Government re-nationalizes Estonian Railway

  • 2006-10-25
  • By Joel Alas

BAD SIGN: Although completely unrelated, the recent train crash in Estonia serves as appropriate, if not overexaggerated, symbolism for the failed re-nationalization of Estonian Railway.

TALLINN - when an Estonian passenger train hit a truck and ploughed off its tracks on Oct. 23, it was symbolic of the failed process of privatizing the nation's railways. Ironically, the incident happened the same week the government announced that it would spend 2.4 billion kroons to buy back Estonian Railway (Eesti Raudtee), the transport company it sold a 66 percent stake in only five years ago. The comparison between the crash and the de-privatization is not entirely fair 's the derailed train belonged to a different company.

Yet photos of the mangled locomotive alongside news of the buy-back made for startling symbolism.
Police have blamed an intoxicated train driver for the crash, in which no one was injured. Meanwhile, opposition parties have blamed the failed Estonian Railway sell-off on current and former economic ministers, who they said were uncooperative with Baltic Rail Services, the company that bought Estonian Railway for a total of around one billion kroons. The government has blamed Baltic Rail Services, claiming the investors failed to meet their obligations.

Economy Minister Edgar Savisaar signed an agreement on Oct. 18 to re-nationalize Estonian Railway by purchasing the remaining 66 percent of the company for 2.4 billion kroons.
The deal is expected to be passed by a Cabinet meeting on Oct. 26 and finalized by Parliament shortly after.
Savisaar said he believed that he negotiated a fair price for the purchase. The company had been buoyed by about two billion kroons' worth of investment during its years in private hands.

He said that re-purchasing the railway was important in terms of international policy and Estonia's domestic affairs, given that the rail route is primarily a trade connection with Russia.
As its first step, Prime Minister Andrus Ansip said the government would consider raising cargo fees charged by Estonian Railway to pay for infrastructure improvements.

"One cannot carry on in the old fashion on the railway. The investments made so far are not sufficient, and due to the sell-off the (Baltic Rail Services) lost the moral duty to invest in the railway too," Ansip said.
Suggestions that costs should be raised have angered the opposition party, the Union of Pro Patria and Res Publica. Party member Juhan Parts said the government did not permit the private owner to raise tariffs, which may have allowed it to operate more successfully.

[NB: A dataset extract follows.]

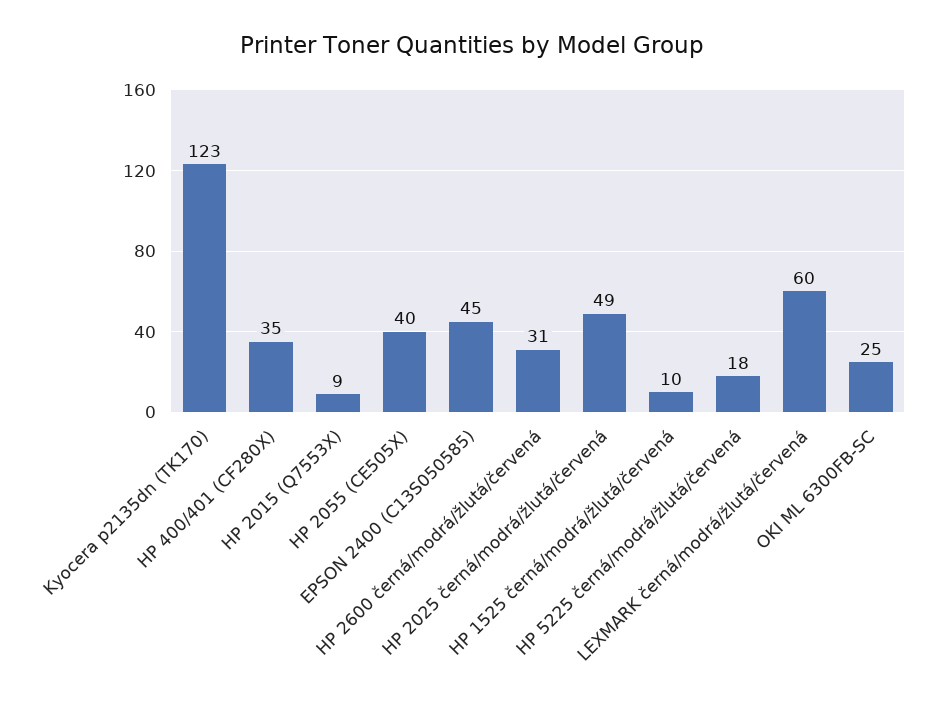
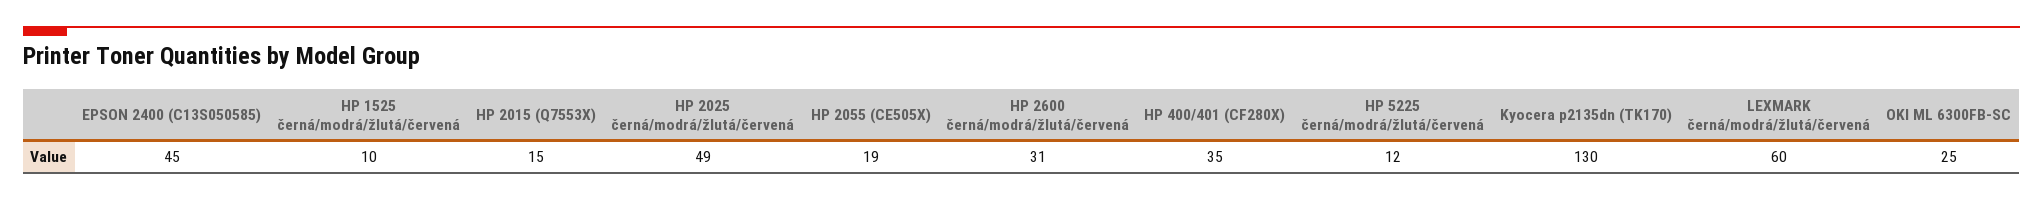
Kyocera p2135dn (TK170): 123 -> 130
HP 2015 (Q7553X): 9 -> 15
HP 2055 (CE505X): 40 -> 19
HP 5225 černá/modrá/žlutá/červená: 18 -> 12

Parts, a former prime minister and a current parliamentarian, said the government's relationship with Baltic Rail Services had never been healthy.
"The ministers of the economy were not able to cooperate with the private owner," Parts told The Baltic Times. "The situation changed rapidly for the worse when Savisaar came to government."
Parts said it was "unacceptable" that the small print of the repurchase contract would remain confidential for a year.
"Savisaar declared that the seller wanted the contract to be confidential for a year. We are going to spend a huge amount of tax-payers money. All this business should be as transparent as possible."

He said there had been too much political interference in the rail route, which links Tallinn to Narva and primarily operates as a cargo line for Russian goods.
Mart Laar, leader of the opposition party, previously decried the re-nationalization of Estonian Railway as a populist plan that favored Russian transit capital.
"At present, the re-nationalization is a decision that has not been made with economic consideration, rather it is a populist plan that allows for discounts to Russian transit capital," Laar said on Oct. 2.
"We should also take into consideration the fact that, after buying back the railway, we will have to start putting money into it, in European countries these sums tend to be very high."

Vaino Sarnet, the former head of Estonia's Privatization Agency, said that the deal was economically advantageous, but warned that problems could return to the company.
He said the book value of the company had increased.
"In the long term, the problems that used to be there with the railway will return 's the state usually doesn't' stand up for its interests as consistently as a private company," Sarnet said.
"Ensuring the protection of the interests of the railway is theoretically possible, but before the privatization they didn't manage to do it."

Sarnet said that reversing a privatization deal was "swimming upstream" in an open market economy, and that it was also possible for the government to influence industries by controlling them through inspectorate agencies.